Reading passage:
The Century Leading to Wilde

Two signal events that would have important and dark consequences for same-sexers occurred within a couple of years of each other early in what is known as the Age of Reform in Queen Victoria’s England.

One was the establishment of London’s Metropolitan Police Force in 1829. The other was the “infamous crime” section of the 1827 revision in the sodomy law. Sodomy had long been a capital crime — and would remain so until 1861 — but the new statute codified attempted sodomy in such a broad way that not only were a new spectrum of acts criminalized, but so too was the language that could suggest such acts.

The new law’s “Section X” chillingly declared that “for defining what shall be an infamous Crime, within the meaning of this Act, be it enacted, That the abominable Crime of Buggery, committed either with Mankind or with Beast, and every Assault with Intent to commit the said abominable Crime, and every attempt or Endeavor to commit the said abominable crime, and every Solicitation, Persuasion, Promise, or Threat offered or made to any Person, whereby to move or induce such Person, or threat offered or made to any Person, whereby to move or induce such Person to commit or Permit the said abominable Crime, shall be deemed to be an infamous Crime within the Meaning of the Act.”

Charles Upchurch unearths public awareness, legal crackdown on 19th century gay sex

The result of this immensely broadened statute was a huge increase in the number of arrests for attempted sodomy, with 864 trials on that charge between 1811 and 1861, compared to only 116 cases of sodomy. Thus, one Henry Webb was arrested and thrown into a dank Bow Street holding cell after Thomas Addy pulled him toward an officer in Covent Garden and said, “I give this gentleman in charge for an indecent assault.” Not a shred of further evidence was required to hold a man on such a charge.

A high percentage of the “indecent assault” cases brought under sodomy statutes involved men of modest means — soldiers, laborers, apprentices, and tradesmen — swearing out complaints against upper-and-middle class men. At the same time, in 1823, Parliament broadened the laws governing extortion in such a way that men of property had their chances of successfully defending themselves against an attempted sodomy charge improved by counterattacking with an allegation of attempted robbery against their accuser.

The ruling class that wrote the new extortion statute had uppermost in its mind the unfortunate Lord Castelragh, British foreign secretary from 1812 to 1822. In August the year before the new extortion statute was enacted, Castelragh had confessed to King George IV that he was being blackmailed over the accusation that he’d committed sexual acts with another man. Two weeks later, the foreign secretary went home to his lavish country estate and slit his throat.

Task:
Retype the passage from the article on Victorian sodomy law, starting with "Two signal events" and going on through "Queen Victoria’s England.". Nothing in the entries has any bearing on this.

Given data:

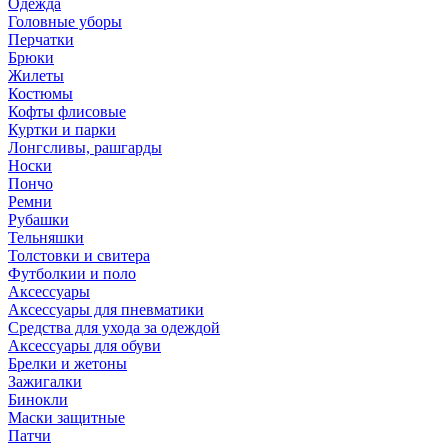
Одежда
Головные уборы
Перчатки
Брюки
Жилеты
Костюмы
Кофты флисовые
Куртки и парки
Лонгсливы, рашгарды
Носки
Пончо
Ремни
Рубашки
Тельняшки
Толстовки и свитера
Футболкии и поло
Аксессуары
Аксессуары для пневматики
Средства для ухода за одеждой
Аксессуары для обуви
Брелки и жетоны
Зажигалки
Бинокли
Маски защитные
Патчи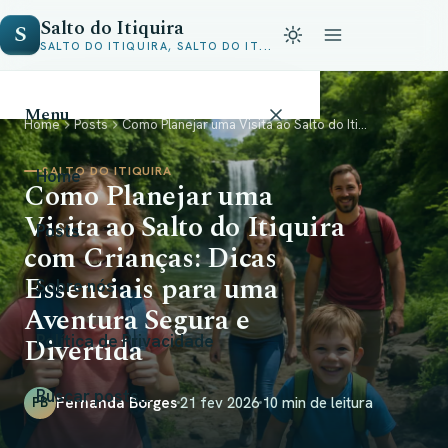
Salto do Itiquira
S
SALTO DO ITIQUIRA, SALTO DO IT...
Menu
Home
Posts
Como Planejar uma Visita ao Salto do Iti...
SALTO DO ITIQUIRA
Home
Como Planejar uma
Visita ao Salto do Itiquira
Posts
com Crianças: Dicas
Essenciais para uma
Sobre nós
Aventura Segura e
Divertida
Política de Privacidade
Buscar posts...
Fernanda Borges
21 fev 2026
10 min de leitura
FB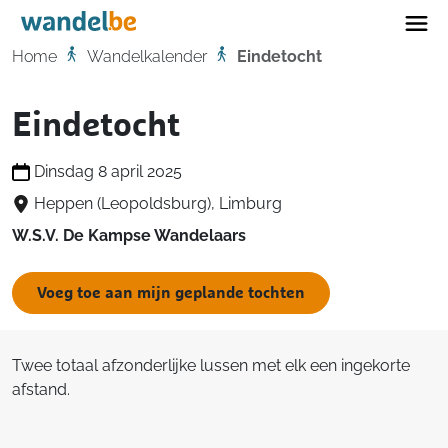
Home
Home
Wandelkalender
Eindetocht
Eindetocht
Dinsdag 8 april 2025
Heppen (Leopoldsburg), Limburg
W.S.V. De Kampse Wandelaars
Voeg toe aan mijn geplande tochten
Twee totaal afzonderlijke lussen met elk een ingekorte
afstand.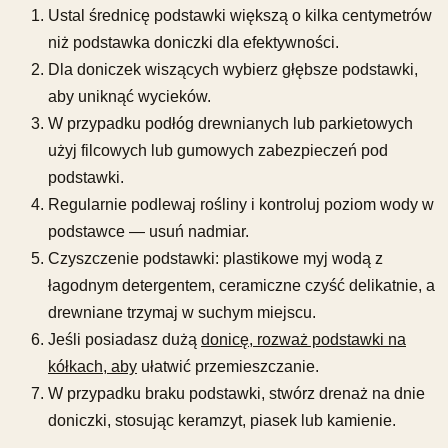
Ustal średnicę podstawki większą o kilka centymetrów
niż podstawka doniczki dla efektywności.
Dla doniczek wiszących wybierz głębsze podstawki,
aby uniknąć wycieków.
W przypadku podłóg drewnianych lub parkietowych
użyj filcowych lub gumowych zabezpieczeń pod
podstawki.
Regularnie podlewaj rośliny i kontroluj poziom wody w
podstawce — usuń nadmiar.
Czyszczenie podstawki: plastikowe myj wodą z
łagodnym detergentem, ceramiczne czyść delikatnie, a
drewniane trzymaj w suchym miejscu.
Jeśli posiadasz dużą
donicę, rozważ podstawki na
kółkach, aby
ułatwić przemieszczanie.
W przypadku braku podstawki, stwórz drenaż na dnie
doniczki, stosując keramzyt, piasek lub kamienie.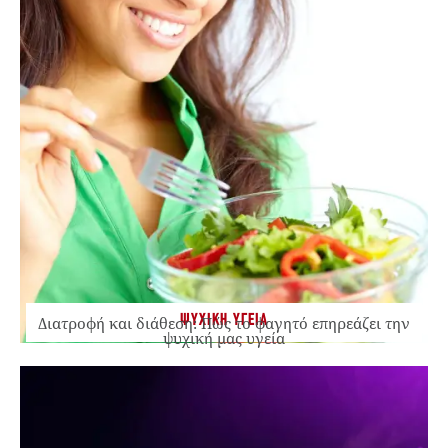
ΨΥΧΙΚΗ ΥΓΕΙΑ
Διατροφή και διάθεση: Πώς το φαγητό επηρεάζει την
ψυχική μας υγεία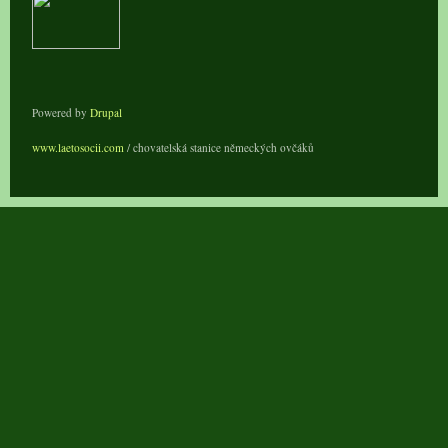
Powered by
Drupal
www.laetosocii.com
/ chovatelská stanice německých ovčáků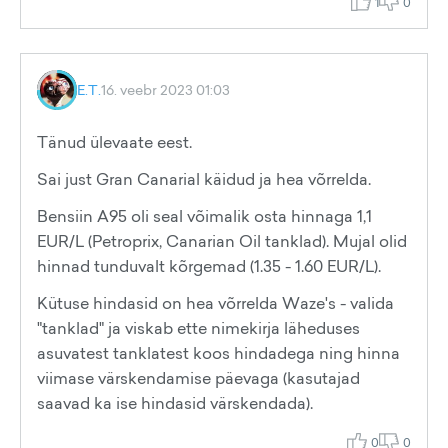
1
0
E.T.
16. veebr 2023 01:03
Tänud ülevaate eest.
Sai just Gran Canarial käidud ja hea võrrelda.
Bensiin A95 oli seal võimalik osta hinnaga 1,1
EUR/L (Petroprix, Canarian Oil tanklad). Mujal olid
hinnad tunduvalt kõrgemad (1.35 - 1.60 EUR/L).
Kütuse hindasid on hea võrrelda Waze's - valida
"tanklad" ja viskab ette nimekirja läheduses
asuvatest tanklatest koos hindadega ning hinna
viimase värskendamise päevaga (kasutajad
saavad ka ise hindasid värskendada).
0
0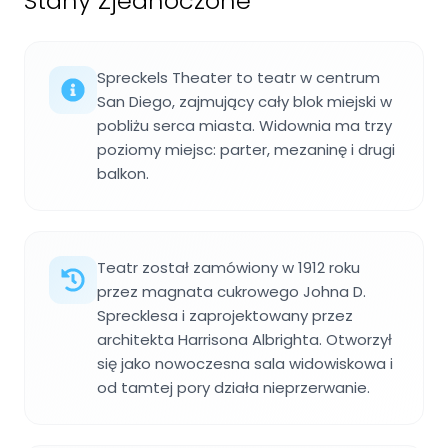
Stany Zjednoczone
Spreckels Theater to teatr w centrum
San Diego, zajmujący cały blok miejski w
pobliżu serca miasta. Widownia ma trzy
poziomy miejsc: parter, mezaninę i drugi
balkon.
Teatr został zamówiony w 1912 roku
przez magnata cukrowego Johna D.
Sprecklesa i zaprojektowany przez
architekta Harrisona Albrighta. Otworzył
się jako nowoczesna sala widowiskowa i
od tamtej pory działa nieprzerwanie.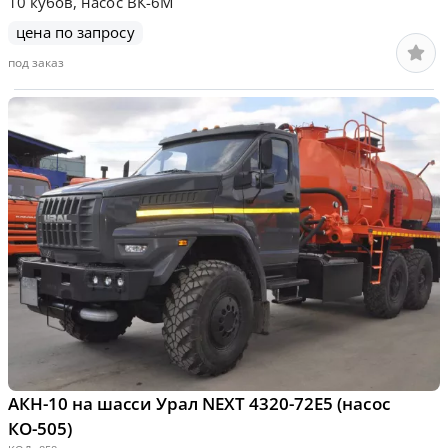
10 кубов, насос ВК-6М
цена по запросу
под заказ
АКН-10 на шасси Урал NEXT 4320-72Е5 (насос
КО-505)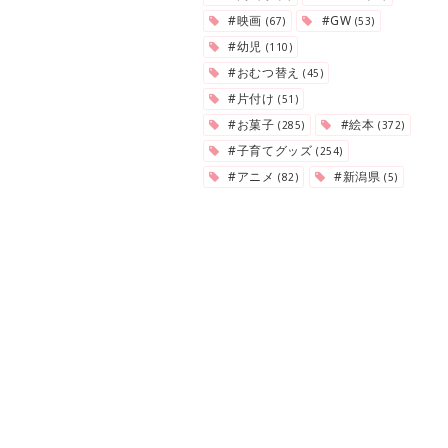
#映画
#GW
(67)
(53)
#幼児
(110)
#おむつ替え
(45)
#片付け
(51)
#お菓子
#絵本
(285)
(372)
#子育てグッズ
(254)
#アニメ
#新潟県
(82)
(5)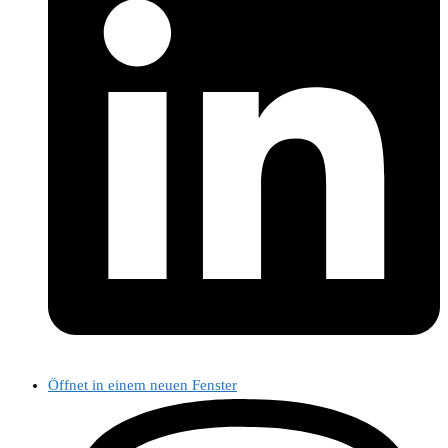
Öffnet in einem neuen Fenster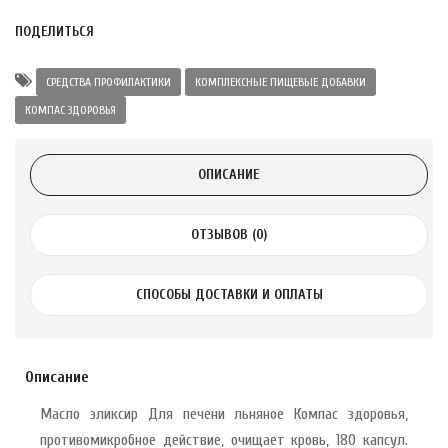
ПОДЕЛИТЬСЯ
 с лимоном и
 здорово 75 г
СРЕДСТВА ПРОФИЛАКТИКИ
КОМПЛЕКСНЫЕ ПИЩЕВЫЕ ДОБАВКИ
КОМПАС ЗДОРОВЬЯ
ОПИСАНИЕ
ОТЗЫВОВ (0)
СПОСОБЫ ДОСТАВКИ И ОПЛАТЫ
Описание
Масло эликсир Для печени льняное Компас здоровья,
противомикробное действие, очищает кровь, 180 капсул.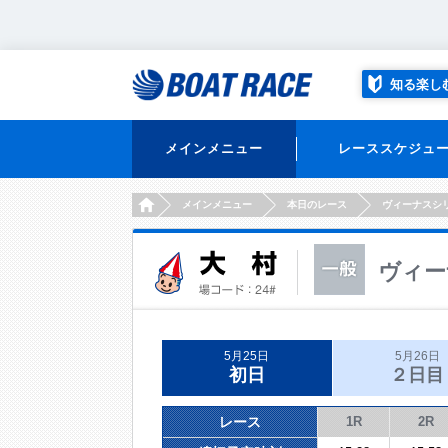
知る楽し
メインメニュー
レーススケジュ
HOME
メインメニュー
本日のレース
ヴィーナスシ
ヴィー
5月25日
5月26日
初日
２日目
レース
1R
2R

Output for this exercise:
Two signal events that would have important and dark consequences for same-sexers occurred within a couple of years of each other early in what is known as the Age of Reform in Queen Victoria’s England.